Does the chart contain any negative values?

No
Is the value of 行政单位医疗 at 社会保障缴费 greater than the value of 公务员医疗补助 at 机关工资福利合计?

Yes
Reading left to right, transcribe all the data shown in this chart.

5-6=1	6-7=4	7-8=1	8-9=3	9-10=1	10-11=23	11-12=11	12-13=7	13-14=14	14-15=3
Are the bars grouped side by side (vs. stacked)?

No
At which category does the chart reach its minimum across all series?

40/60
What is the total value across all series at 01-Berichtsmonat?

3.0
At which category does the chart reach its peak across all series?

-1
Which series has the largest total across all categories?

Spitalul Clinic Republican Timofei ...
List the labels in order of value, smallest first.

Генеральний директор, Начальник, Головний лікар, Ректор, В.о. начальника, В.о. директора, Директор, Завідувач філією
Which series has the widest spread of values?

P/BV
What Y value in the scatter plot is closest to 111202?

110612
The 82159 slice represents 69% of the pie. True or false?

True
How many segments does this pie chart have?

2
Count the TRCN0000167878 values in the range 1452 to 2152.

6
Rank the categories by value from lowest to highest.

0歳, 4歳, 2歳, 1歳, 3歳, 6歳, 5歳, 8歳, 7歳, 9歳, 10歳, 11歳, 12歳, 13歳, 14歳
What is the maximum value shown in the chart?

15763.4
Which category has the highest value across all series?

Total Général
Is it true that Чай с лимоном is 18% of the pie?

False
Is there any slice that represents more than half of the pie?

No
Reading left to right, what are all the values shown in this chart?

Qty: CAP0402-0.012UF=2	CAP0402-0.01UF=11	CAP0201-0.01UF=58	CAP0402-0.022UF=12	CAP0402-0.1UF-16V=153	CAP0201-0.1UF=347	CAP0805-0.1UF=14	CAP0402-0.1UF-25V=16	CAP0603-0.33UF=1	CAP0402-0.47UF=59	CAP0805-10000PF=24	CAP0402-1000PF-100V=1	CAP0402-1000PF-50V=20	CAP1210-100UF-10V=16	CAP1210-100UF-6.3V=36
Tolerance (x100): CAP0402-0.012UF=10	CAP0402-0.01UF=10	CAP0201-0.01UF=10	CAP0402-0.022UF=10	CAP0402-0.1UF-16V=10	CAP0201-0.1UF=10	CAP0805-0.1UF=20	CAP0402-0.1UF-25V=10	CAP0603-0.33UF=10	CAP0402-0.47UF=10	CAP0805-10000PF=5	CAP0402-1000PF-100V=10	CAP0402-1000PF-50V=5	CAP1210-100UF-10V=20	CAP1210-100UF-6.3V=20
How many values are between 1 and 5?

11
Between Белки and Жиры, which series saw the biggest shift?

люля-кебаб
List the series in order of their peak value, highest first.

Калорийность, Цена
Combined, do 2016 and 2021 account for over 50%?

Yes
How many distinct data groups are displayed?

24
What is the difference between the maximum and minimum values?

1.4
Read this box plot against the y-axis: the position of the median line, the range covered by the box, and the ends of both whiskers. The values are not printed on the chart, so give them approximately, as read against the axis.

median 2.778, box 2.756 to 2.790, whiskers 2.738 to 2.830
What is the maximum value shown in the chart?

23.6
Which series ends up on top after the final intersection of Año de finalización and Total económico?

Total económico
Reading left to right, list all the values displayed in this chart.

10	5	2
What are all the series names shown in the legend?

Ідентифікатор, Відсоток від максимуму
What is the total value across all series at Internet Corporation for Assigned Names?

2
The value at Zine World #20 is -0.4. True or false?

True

----------------------------------------

=== YOUR TASK ===
Reproduce all of the entries above word for word, keeping their order and line breaks.

=== ANSWER TO THIS EXERCISE ===
Does the chart contain any negative values?

No
Is the value of 行政单位医疗 at 社会保障缴费 greater than the value of 公务员医疗补助 at 机关工资福利合计?

Yes
Reading left to right, transcribe all the data shown in this chart.

5-6=1	6-7=4	7-8=1	8-9=3	9-10=1	10-11=23	11-12=11	12-13=7	13-14=14	14-15=3
Are the bars grouped side by side (vs. stacked)?

No
At which category does the chart reach its minimum across all series?

40/60
What is the total value across all series at 01-Berichtsmonat?

3.0
At which category does the chart reach its peak across all series?

-1
Which series has the largest total across all categories?

Spitalul Clinic Republican Timofei ...
List the labels in order of value, smallest first.

Генеральний директор, Начальник, Головний лікар, Ректор, В.о. начальника, В.о. директора, Директор, Завідувач філією
Which series has the widest spread of values?

P/BV
What Y value in the scatter plot is closest to 111202?

110612
The 82159 slice represents 69% of the pie. True or false?

True
How many segments does this pie chart have?

2
Count the TRCN0000167878 values in the range 1452 to 2152.

6
Rank the categories by value from lowest to highest.

0歳, 4歳, 2歳, 1歳, 3歳, 6歳, 5歳, 8歳, 7歳, 9歳, 10歳, 11歳, 12歳, 13歳, 14歳
What is the maximum value shown in the chart?

15763.4
Which category has the highest value across all series?

Total Général
Is it true that Чай с лимоном is 18% of the pie?

False
Is there any slice that represents more than half of the pie?

No
Reading left to right, what are all the values shown in this chart?

Qty: CAP0402-0.012UF=2	CAP0402-0.01UF=11	CAP0201-0.01UF=58	CAP0402-0.022UF=12	CAP0402-0.1UF-16V=153	CAP0201-0.1UF=347	CAP0805-0.1UF=14	CAP0402-0.1UF-25V=16	CAP0603-0.33UF=1	CAP0402-0.47UF=59	CAP0805-10000PF=24	CAP0402-1000PF-100V=1	CAP0402-1000PF-50V=20	CAP1210-100UF-10V=16	CAP1210-100UF-6.3V=36
Tolerance (x100): CAP0402-0.012UF=10	CAP0402-0.01UF=10	CAP0201-0.01UF=10	CAP0402-0.022UF=10	CAP0402-0.1UF-16V=10	CAP0201-0.1UF=10	CAP0805-0.1UF=20	CAP0402-0.1UF-25V=10	CAP0603-0.33UF=10	CAP0402-0.47UF=10	CAP0805-10000PF=5	CAP0402-1000PF-100V=10	CAP0402-1000PF-50V=5	CAP1210-100UF-10V=20	CAP1210-100UF-6.3V=20
How many values are between 1 and 5?

11
Between Белки and Жиры, which series saw the biggest shift?

люля-кебаб
List the series in order of their peak value, highest first.

Калорийность, Цена
Combined, do 2016 and 2021 account for over 50%?

Yes
How many distinct data groups are displayed?

24
What is the difference between the maximum and minimum values?

1.4
Read this box plot against the y-axis: the position of the median line, the range covered by the box, and the ends of both whiskers. The values are not printed on the chart, so give them approximately, as read against the axis.

median 2.778, box 2.756 to 2.790, whiskers 2.738 to 2.830
What is the maximum value shown in the chart?

23.6
Which series ends up on top after the final intersection of Año de finalización and Total económico?

Total económico
Reading left to right, list all the values displayed in this chart.

10	5	2
What are all the series names shown in the legend?

Ідентифікатор, Відсоток від максимуму
What is the total value across all series at Internet Corporation for Assigned Names?

2
The value at Zine World #20 is -0.4. True or false?

True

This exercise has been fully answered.